The performance of the chiller is maintained for a small increase of pumping energy, and the service person can attend to the issue before there is a performance complication. These impacts are hard to quantify, but are a reality that we see regularly with connected intelligent devices. I am providing pumping as an example, as I am very close to it, but the same idea applies elsewhere, when intelligence is added to what was traditionally just a controlled device. There are new understandings and opportunities that arise from the experience.
Where are we headed in terms of cloud-based analytics and digital controls for HVACR systems? In what way does Armstrong Fluid Technology contribute to creating efficient technology?
Most operators, at first, are fearful of the term, ‘cloud’, as it feels like something that is in their hands today is being moved to a supercomputer at an unknown location. There is apprehension about confidentiality of information and a perceived loss of control.
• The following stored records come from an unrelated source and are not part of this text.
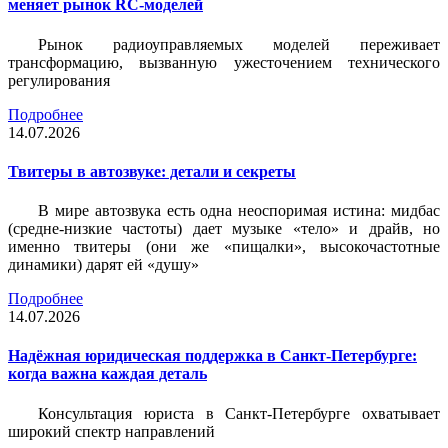
меняет рынок RC-моделей
Рынок радиоуправляемых моделей переживает
трансформацию, вызванную ужесточением технического
регулирования
Подробнее
14.07.2026
Твитеры в автозвуке: детали и секреты
В мире автозвука есть одна неоспоримая истина: мидбас
(средне-низкие частоты) дает музыке «тело» и драйв, но
именно твитеры (они же «пищалки», высокочастотные
динамики) дарят ей «душу»
Подробнее
14.07.2026
Надёжная юридическая поддержка в Санкт-Петербурге:
когда важна каждая деталь
Консультация юриста в Санкт-Петербурге охватывает
широкий спектр направлений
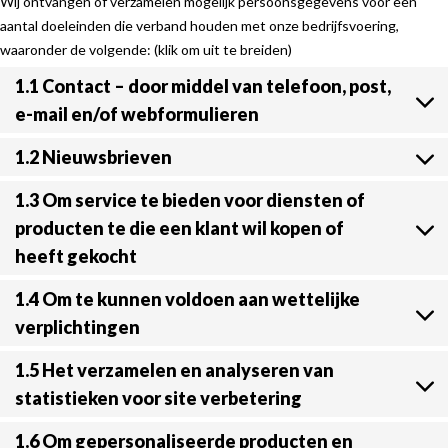
Wij ontvangen of verzamelen mogelijk persoonsgegevens voor een
aantal doeleinden die verband houden met onze bedrijfsvoering,
waaronder de volgende: (klik om uit te breiden)
1.1 Contact – door middel van telefoon, post,
e-mail en/of webformulieren
1.2 Nieuwsbrieven
1.3 Om service te bieden voor diensten of
producten te die een klant wil kopen of
heeft gekocht
1.4 Om te kunnen voldoen aan wettelijke
verplichtingen
1.5 Het verzamelen en analyseren van
statistieken voor site verbetering
1.6 Om gepersonaliseerde producten en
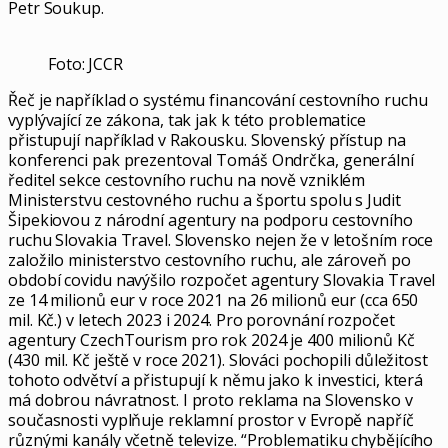
Petr Soukup.
Foto: JCCR
Řeč je například o systému financování cestovního ruchu
vyplývající ze zákona, tak jak k této problematice
přistupují například v Rakousku. Slovenský přístup na
konferenci pak prezentoval Tomáš Ondrčka, generální
ředitel sekce cestovního ruchu na nově vzniklém
Ministerstvu cestovného ruchu a športu spolu s Judit
Šipekiovou z národní agentury na podporu cestovního
ruchu Slovakia Travel. Slovensko nejen že v letošním roce
založilo ministerstvo cestovního ruchu, ale zároveň po
období covidu navýšilo rozpočet agentury Slovakia Travel
ze 14 milionů eur v roce 2021 na 26 milionů eur (cca 650
mil. Kč.) v letech 2023 i 2024. Pro porovnání rozpočet
agentury CzechTourism pro rok 2024 je 400 milionů Kč
(430 mil. Kč ještě v roce 2021). Slováci pochopili důležitost
tohoto odvětví a přistupují k němu jako k investici, která
má dobrou návratnost. I proto reklama na Slovensko v
současnosti vyplňuje reklamní prostor v Evropě napříč
různými kanály včetně televize. “Problematiku chybějícího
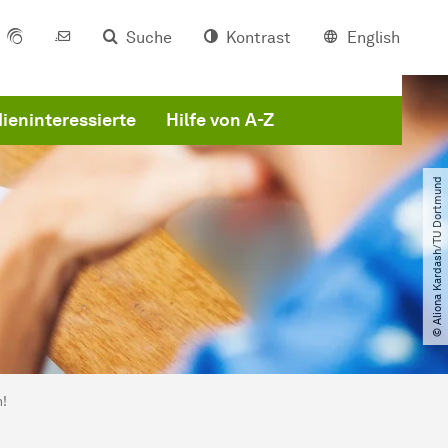
Suche
Kontrast
English
ieninteressierte
Hilfe von A-Z
© Aliona Kardash​/​TU Dortmund
n!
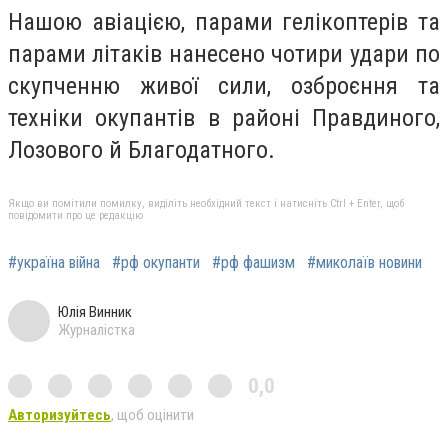
Нашою авіацією, парами гелікоптерів та
парами літаків нанесено чотири удари по
скупченню живої сили, озброєння та
техніки окупантів в районі Правдиного,
Лозового й Благодатного.
Якщо ви помітили помилку, виділіть необхідний текст і натисніть Ctrl + Enter, щоб
повідомити про це редакцію
#україна війна
#рф окупанти
#рф фашизм
#миколаїв новини
Юлія Винник
Журналістка
0,0
Авторизуйтесь
, щоб оцінити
Interestingly, what we have seen is that human error is the biggest threat to systems maintaining their efficiency overtime. Through the observed experiences of large populations of building systems, these threats to building efficiency are already being identified and appropriate notifications and quantifications being sent to customers.
What we are doing at Armstrong is attempting to change the perceptions of owners and operators towards energy savings initiatives. Rather than seeing energy savings as a one-time upgrade ‘event’, we want to people to see the reality that energy savings is a continuous activity after a capital investment is made. Without this behaviour, the potential for success that led to the capital outlay will be quickly put at risk. The power of cloud services to sift through data can give building operators the daily insights they need to protect their investments and bring persistence to their energy performance. This is what we are doing to help customers with their on-going energy performance.